For those of us in Jewish youth movements, the Christmas and New Year week was, more often than not, the time of our winter camps. We would hire the residential schools which were all on vacation during this period and eager to earn some extra revenue by renting out their facilities during this “dead” period. The youth leaders and emissaries from Israel would engage us in intensive discussions about our Jewish identity and destiny, along with regular camp activities and adventures within a closed, Jewish framework. The fact that it was Christmas and New Year out there was totally lost on us.
Among the orthodox, the vacation period is exploited for special week-long learning sessions arranged at the yeshivot and the local synagogues, so as not to waste valuable learning time. For the yeshiva world outside Israel, especially for those who spend their week in gainful employment, the Christmas and New Year period is exploited to its fullest potential as a time and place for additional study.
The mother of all global Jewish events, the annual Limmud conference, takes place during this holiday period on the campus of Warwick University. Thousands of Jews come together for a week of study, learning and exchange of ideas within a pluralistic Jewish environment, almost oblivious to what is happening in the outside world. What better a time to engage in in-depth Jewish study and discussion than the week when the rest of the country is on holiday celebrating their own religious festivals.
And, by all accounts, this year was yet again a huge success story, with the likes of UK Chief Rabbi Efraim Mirvis (a well publicized and much discussed first appearance of a British orthodox chief rabbi at the event), the eloquent Israeli ambassador to the UK Daniel Taub, the head of the Jewish Agency Natan Sharansky and recently elected member of Knesset Dov Lipman just some of the “celebrity” figures attending this unique global Jewish event.
But celebrating the season’s festivals in Israel is not only about the Jewish dimension of the state. We are also a democratic state, as we continually remind ourselves and the rest of the world. So whether we choose to celebrate Rosh Hashana, Christmas or January 1 (and lets not forget the Muslim festivals which are of significance to many more people here in Israel than are the Christian celebrations) must be a question of free choice, not coercion.
A large proportion of the population does celebrate the New Year as the supreme global festival, mostly ignorant of the fact that it also celebrates the feast of Pope Sylvester. There was a time when the Israeli rabbinate refused to grant kashrut certificates to hotels and restaurants in Israel if they so much as mentioned, let alone celebrated, the New Year. This attempt at coercion has been challenged, and ruled illegal, by the courts.
But given the growing consumer potential of the orthodox and religious population in Israel, especially in Jerusalem, many hotels have decided to abandon their New Year celebrations for simple commercial considerations – especially in those places where those Diaspora Jews not attending Limmud or volunteering, take this time as an opportunity to come and spend a week to 10 days visiting Israel, where the last thing they are seeking are Christmas or New Year events.
Ironically, it is the academic community which fits in best with the Jewish, as contrasted with the Christian, calendar.
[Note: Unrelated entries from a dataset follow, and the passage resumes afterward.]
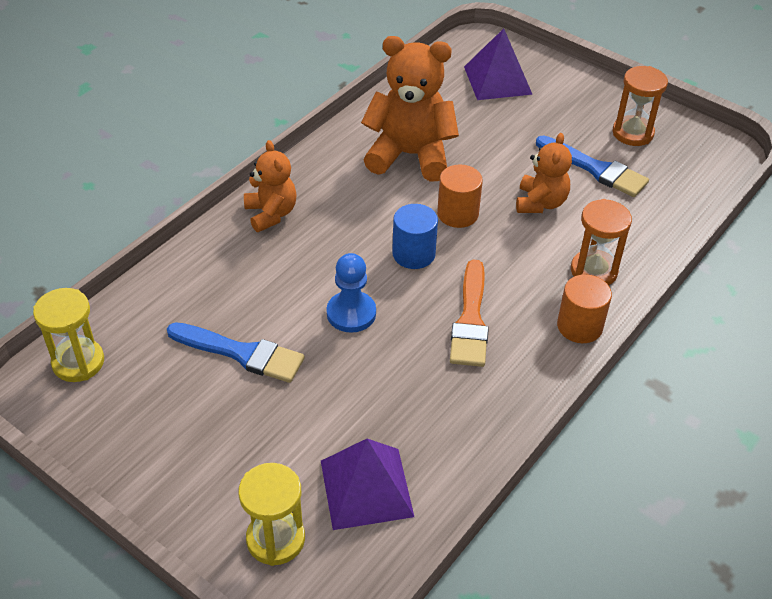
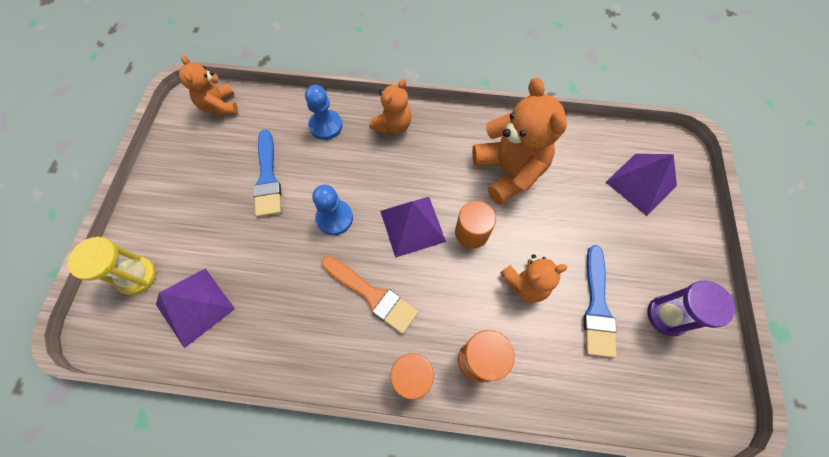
camera: 60 degrees right, 20 degrees up
(78, 362) = (219, 106): yellow hourglass -> orange teddy bear
(215, 270) = (326, 126): none -> blue pawn
(413, 254) = (412, 226): blue cylinder -> purple pyramid
(470, 320) = (372, 295): orange brush -> orange brush turned 120 degrees counterclockwise
(632, 133) = (667, 316): orange hourglass -> purple hourglass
Since the academic year worldwide invariably starts around September – October, Israeli universities are always able to begin the year immediately after the Jewish New Year and subsequent festival period in the autumn, continuing through December and January without any break or vacation.
The global winter break is a peak period for holding international conferences in Israel, as many guests from abroad are able to take time out of the immediate post-Christmas vacation to attend the meetings here in Israel without having to cancel classes back home or request special permission for leave when they should otherwise be teaching.
Some combine it with a once-in-a-lifetime chance to visit Bethlehem at Christmas. This next two weeks will see many international meetings of academics taking place in Israel and, given the growing context of boycott attempts not only in Europe but also – and perhaps much more significantly – in North America, the more academic visitors that attend conferences here, the better it is for Israel’s international scientific reputation and image.
So Happy New Year to all those of my colleagues and friends who are out there celebrating. I hope that those of you who are due to meet with me tomorrow morning at 9:00 a.m. will not be nursing a hangover and that business will be as usual. I’ll be taking it easy tonight, nothing special planned and, more than likely, falling asleep before the clock strikes midnight. And when I wake up tomorrow morning the world will have moved into the year 2014, but little else will have changed. For me that’s part of living in Israel. Its part of my Jewish identity.
The writer is dean of the faculty of Humanities and Social Sciences at Ben-Gurion University. The views expressed are his alone.